===== Data for analysis =====
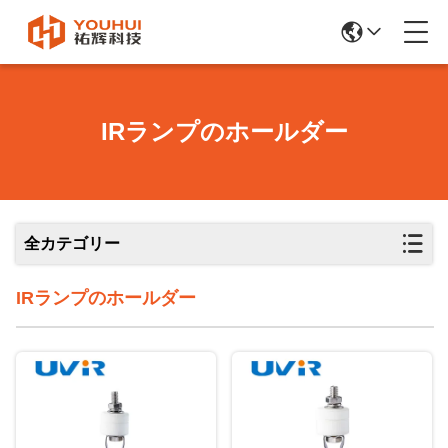
IRランプのホールダー
全カテゴリー
IRランプのホールダー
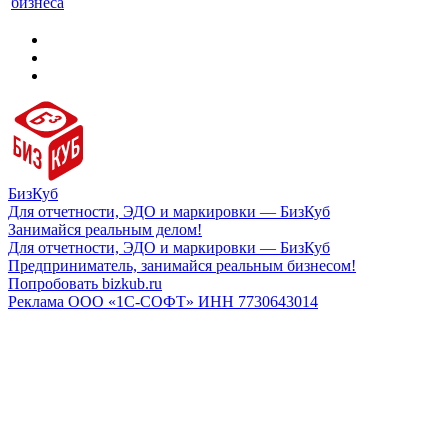
бизнеса
БизКуб
Для отчетности, ЭДО и маркировки — БизКуб
Занимайся реальным делом!
Для отчетности, ЭДО и маркировки — БизКуб
Предприниматель, занимайся реальным бизнесом!
Попробовать bizkub.ru
Реклама ООО «1С-СОФТ» ИНН 7730643014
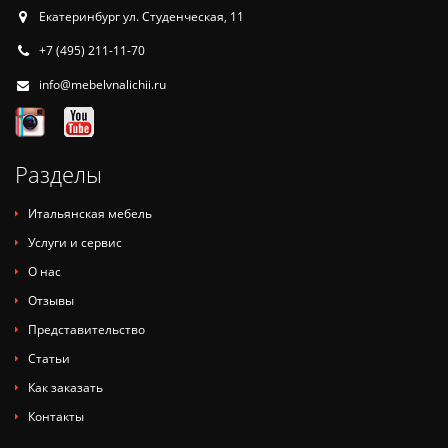
Екатеринбург ул. Студенческая, 11
+7 (495) 211-11-70
info@mebelvnalichii.ru
Разделы
Итальянская мебель
Услуги и сервис
О нас
Отзывы
Представительство
Статьи
Как заказать
Контакты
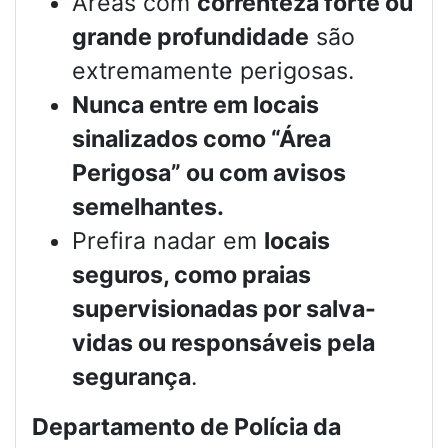
Áreas com
correnteza forte ou
grande profundidade
são
extremamente perigosas.
Nunca entre em locais
sinalizados como “Área
Perigosa” ou com avisos
semelhantes.
Prefira nadar em
locais
seguros, como praias
supervisionadas por salva-
vidas ou responsáveis pela
segurança
.
Departamento de Polícia da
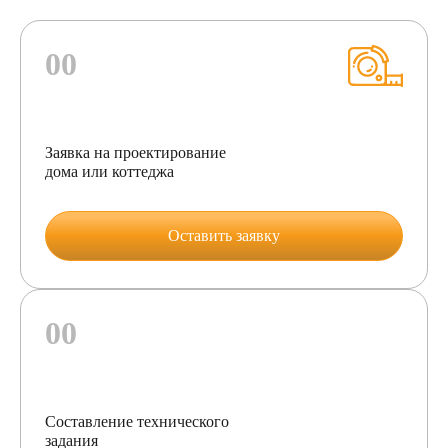
Заявка на проектирование
дома или коттеджа
Оставить заявку
Составление технического
задания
=====
Return every line of the material that contains the word "como".

● Expected output
sinalizados como “Área
seguros, como praias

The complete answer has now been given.